Dans une déclaration rendue publique, l’entourage de l’entrepreneur affirme que les propriétaires des sociétés concernées n’ont jamais été consultés avant la mise en place de cette administration provisoire. Selon eux, les décisions ont été prises sans concertation et sans que les actionnaires ne puissent faire valoir leurs observations.
Au cœur de la controverse figure la nomination d’un administrateur judiciaire chargé de superviser plusieurs filiales du groupe. Pour les proches de Mamy Ravatomanga, cette mesure dépasse largement le cadre d’une simple procédure conservatoire. Ils estiment qu’elle constitue une véritable prise en main des entreprises alors même qu’aucune condamnation définitive n’a été prononcée contre leurs dirigeants.
L’entourage de l’homme d’affaires affirme également que cette situation risque d’envoyer un signal négatif aux investisseurs nationaux et étrangers. Selon eux, le respect du droit de propriété, la sécurité juridique et la prévisibilité des décisions économiques constituent des éléments essentiels pour préserver la confiance dans le climat des affaires.
De son côté, le gouvernement défend fermement sa position. Les autorités soutiennent que cette administration provisoire vise avant tout à préserver les actifs du groupe, à garantir la continuité des activités économiques et à protéger les intérêts des salariés, des créanciers et des partenaires commerciaux durant les procédures judiciaires en cours.

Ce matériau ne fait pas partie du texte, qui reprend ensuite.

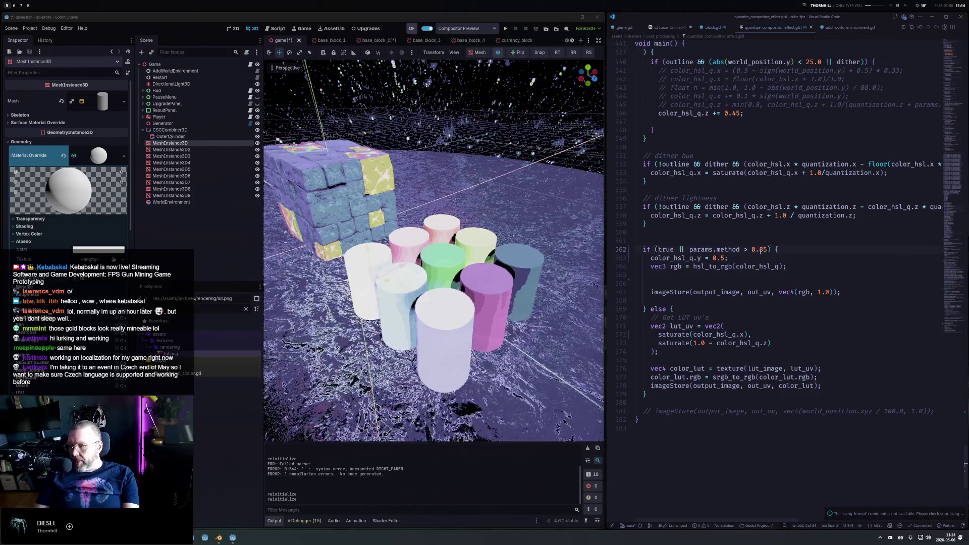
{"action": "key", "text": "Down"}
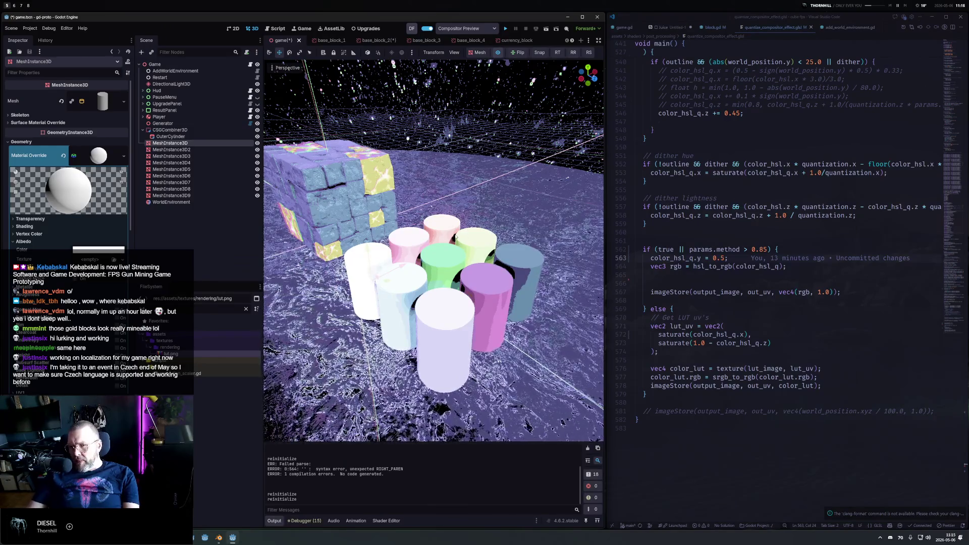
{"action": "left_click", "coordinate": [505, 29]}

Pendant ce temps, Mamy Ravatomanga demeure en détention à Maurice dans le cadre d’affaires liées notamment à des soupçons de blanchiment d’argent et d’association criminelle. Sa demande de remise en liberté sous caution ayant été rejetée, l’homme d’affaires reste au centre d’un dossier aux ramifications judiciaires, économiques et politiques de plus en plus importantes.